OBJECTIF DE L'EXERCICE >>
Reprenez la transcription du débat en comité sur les programmes de création d'emplois, à partir de sa dernière phrase.

TEXTE EXTRAIT >>
Une voix: Pourrait-on avoir un peu d'ordre, madame la présidente, s'il vous plaît?

[Traduction]

La vice-présidente (Mme Augustine): Silence!

[Français]

M. Crête: Je vous remercie, madame la présidente.

Je voudrais revenir à l'article dont je parlais au moment où...

M. Dubé: Tu as été interrompu.

M. Crête: Non, il y a eu plusieurs interventions intéressantes. Mme la présidente a reconnu que mon argumentation la convainquait un peu. J'ai trouvé cela intéressant.

M. Dubé: Alors, cela vaut la peine de continuer.

M. Crête: Je pense qu'il serait intéressant de faire un parallèle avec les programmes de création d'emplois. On verrait que si on avait un délai supplémentaire pour les étudier, ce serait très intéressant.

D'un côté, le gouvernement fédéral prévoit dans sa loi cinq programmes de création d'emplois.

.1315

On peut applaudir au fait que ces cinq programmes viennent remplacer une multitude de programmes qui existaient avant et dans lesquels on se retrouvait plus ou moins.

DONNÉES EXTRAITES >>
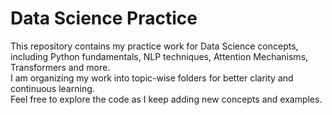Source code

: # Data Science Practice

This repository contains my practice work for Data Science concepts, including Python fundamentals, NLP techniques, Attention Mechanisms, Transformers and more.  
I am organizing my work into topic-wise folders for better clarity and continuous learning.  
Feel free to explore the code as I keep adding new concepts and examples.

RÉSULTAT DE L'EXERCICE >>
Le problème, c'est qu'en même temps, du côté du Québec, on a une prise de position de la ministre d'État de l'Emploi et de la Solidarité qui dit qu'Ottawa met en place cinq nouveaux programmes qui existent déjà au Québec. Là on s'enfonce dans le dédoublement ministériel.

Madame la présidente, pouvez-vous rappeler les gens à l'ordre, s'il vous plaît?

[Traduction]

La vice-présidente (Mme Augustine): Silence! On ne s'entend plus.

[Français]

M. Crête: Je vais m'interroger sur la pertinence de mon argumentation parce que les libéraux ne semblent plus intéressés à écouter. Je me demande vraiment ce qu'il faut pour les convaincre.

Je comprends assez bien la situation dans laquelle se trouve la majorité libérale à l'heure actuelle. Elle a modifié une proposition qui ne mène nulle part. Il faudrait un geste de courage et de maturité politique de sa part pour demander le consentement du comité pour retirer sa proposition, mais elle ne semble pas prête à le faire à l'heure actuelle.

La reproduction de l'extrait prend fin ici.